I had stop sending paragraphs to people. I had stopped begging for people to give me bare minimum. I even stop telling people how they should treat me. I was in my walking away phase. Distancing myself from people places and things that don’t bring joy and goodness to me. And that’s when I met you.


As I grow older, and grow more mature, I think of you often. Not in the lovey, miss you kind of way, but in the mature gratitude way. And how special you were to me and my growth. You will probably never understand but let me use this as the words I wish I could tell you.


I am so grateful for all the words you said to me. We reconnected when I was at one of my lowest points in life. Questioning if there were even nice people in this world. I was learning to make friends and exploring the world. Trying anyway. And there you were. Willing to stand by me in the cold after a rough night, that’s all I needed. And just like that, I was hooked on your light.

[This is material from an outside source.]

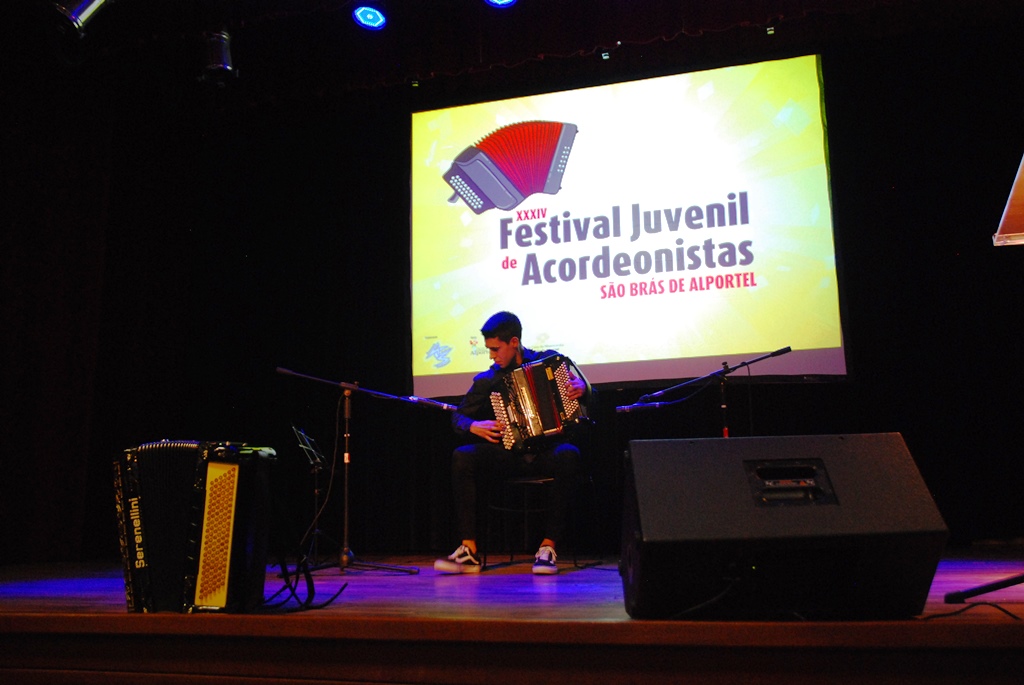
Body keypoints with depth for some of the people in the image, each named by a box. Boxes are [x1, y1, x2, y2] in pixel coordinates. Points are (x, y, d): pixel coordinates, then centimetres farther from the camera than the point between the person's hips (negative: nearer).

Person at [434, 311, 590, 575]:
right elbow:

Later on through our time together, you called me on my bullshit and that was all I needed at that point in my life. Someone to challenge my moves in a good way. It was how you challenged me to be better that I found so interesting. It was refreshing to know someone saw my actions and cared enough to speak out to me. Next thing I knew, you listened to me. Not just sit there with your phone but really heard me. And honestly I think I was so used to be treated so poorly that I didn’t know people could treat me so well. I know what you might be thinking; “This is all bare minimum basics.” I know that. But at this point in my life it had been years since I received that from any human. But especially a man.


Day by day you walked with me through my problems. A friend. A confidante. Someone who chose to wake up every day and not be half in half out. You’ll never quite understand how you helped or what you did. But you taught me to be open to people again. To laugh at the world and smile with joy. Not by telling me, but by making me laugh. Not by telling me what to do, but by showing me how you saw the world then.


I wouldn’t say you saved me. I did that. But you took an extremely bitter and in pain woman and said, “you can smile, life is good.” When our time came to an end it was sadness in my bones for a moment, but also you went out of your way to be there for me every step of our story. How could I be sad when I know all the way to my core that you wanted nothing but good for me? Just as I want absolutely nothing but pure happiness for you.


You told me I deserve it. And I would agree with you. I do. And this is me telling you, you do. Not only because you showed me to smile and laugh again. You deserve happiness and joy and all the good things in the world, because you have a good heart. I cannot wait to watch you succeed in life. And know, I thank you for treating me right so I can now love people properly again.